EXERCISE PASSAGE:

'''

Chapel Royal Ellie Blackshaw and Yoko Ono Viola and Piano

Ellie Blackshaw and Yoko Ono

Genre: Live Music, Music

Venue: Chapel Royal, North Road, Brighton

Festival:


Low Down

Ellie Blackshaw and Yoko Ono gave a Viola and Piano recital at Brighton’s Chapel Royal with a programme of Britten’s Lachrimaye, Frank Bridge Two Pieces for Viola, and Rebecca Clarke’s Viola Sonata.. They return with the same programme expanded to All Saints Hove on June 27th.

Review

 

Ellie Blackshaw’s known as a distinguished violinist – it seems only yesterday she performed Frank Bridge’s l932 Violin Sonata alongside Beethoven’s last, his Op 96. Today at the Chapel Royal with Yoko Ono on Piano she gave her debut Viola recital with two of the most celebrated and challenging works for that instrument – including more Bridge.

 

Thus a programme of Britten’s Lachrimaye, Bridge Two Pieces for Viola, and Rebecca Clarke’s Viola Sonata was always going to stretch everyone’s sensibilities, and open up a question in the middle.

 

Britten’s Lachrimaye Op 48 from 1950 was written for the great William Primrose. It’s a kind of sonata in variations form, or more accuratelya set of transformations. Based on the famous ‘Seven Tears figured in a passionate pavan’ by John Dowland, its ‘complainte’ is only heard at the end, to which the variations gather towards rather than away from. Britten brilliantly engineers a first climax a third of the way through with declamatory power, so we only then navigate a glassy set of harmonics and landscape of desolation and doubt. This ensures we don’t lose our way. Otherwise the reverse variations with the melody gradually dawning would have seemed more lachrymose than lachrimaye.

'''

TASK BRIEF:
Carry on the recital review from the point where it stops, writing the next part in the same voice. The lines that come next are separate material with no link to the recital review.

RECORDED INFORMATION:
'''

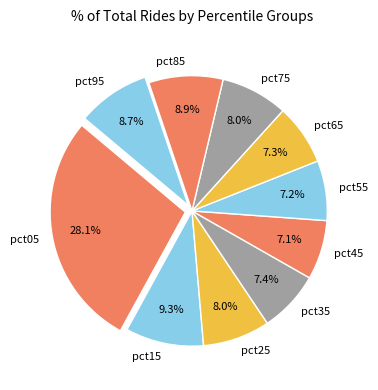

What percentage do pct85 and pct15 together represent?

18.2%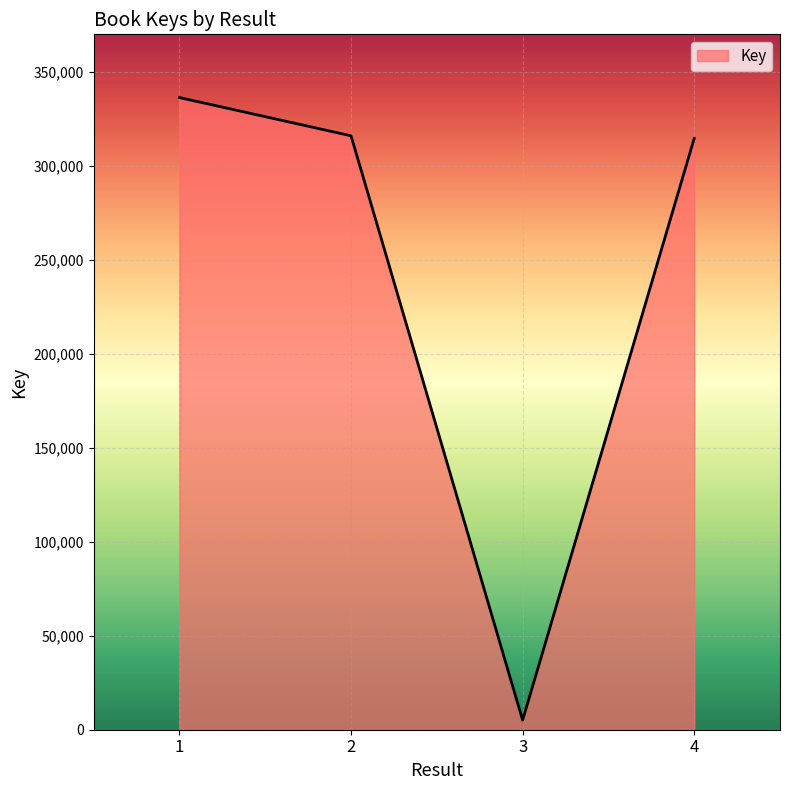

At which category does the data reach its first local valley?

3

'''

WRITTEN REPLY:
It’s a wonderful achievement in variation form – comparable to d’Indy’s Istar where the theme emerges only naked at the end. As an exercise in melancholy it stands with the Elizabethan masters, and the viola’s woody low tenor intimacy. Blackshaw emphasizes the glassy and the etiolated as well as the climaxes, and manages something very individual in the warmth of the homecoming Dowland quotation in the epilogue.

 

The two Bridge pieces date from around 1908 – there’s about ten in all – forming a core mystery. Bridge (1879-1941) was the finest violist after the great Lionel Tertis in this country, alongside Clarke. Yet though he wrote for instance that Violin Sonata that Blackshaw played last month, he wrote no major piece for his own instrument. This with the examples of Tertis commissions like Bax and Bliss as well as Walton, and Clarke’s own works. His pupil Britten also a violist wrote a few early works then just the Lachrimaye. It’s a great loss. Yet Blackshaw’s way with these two pieces is winning, the curious Edwardian fairy light of the first and the plangent melancholy of the second’s middle section. This Blackshaw revels in and they’re a dark, brief delight with form miniaturist accompaniment by Ono.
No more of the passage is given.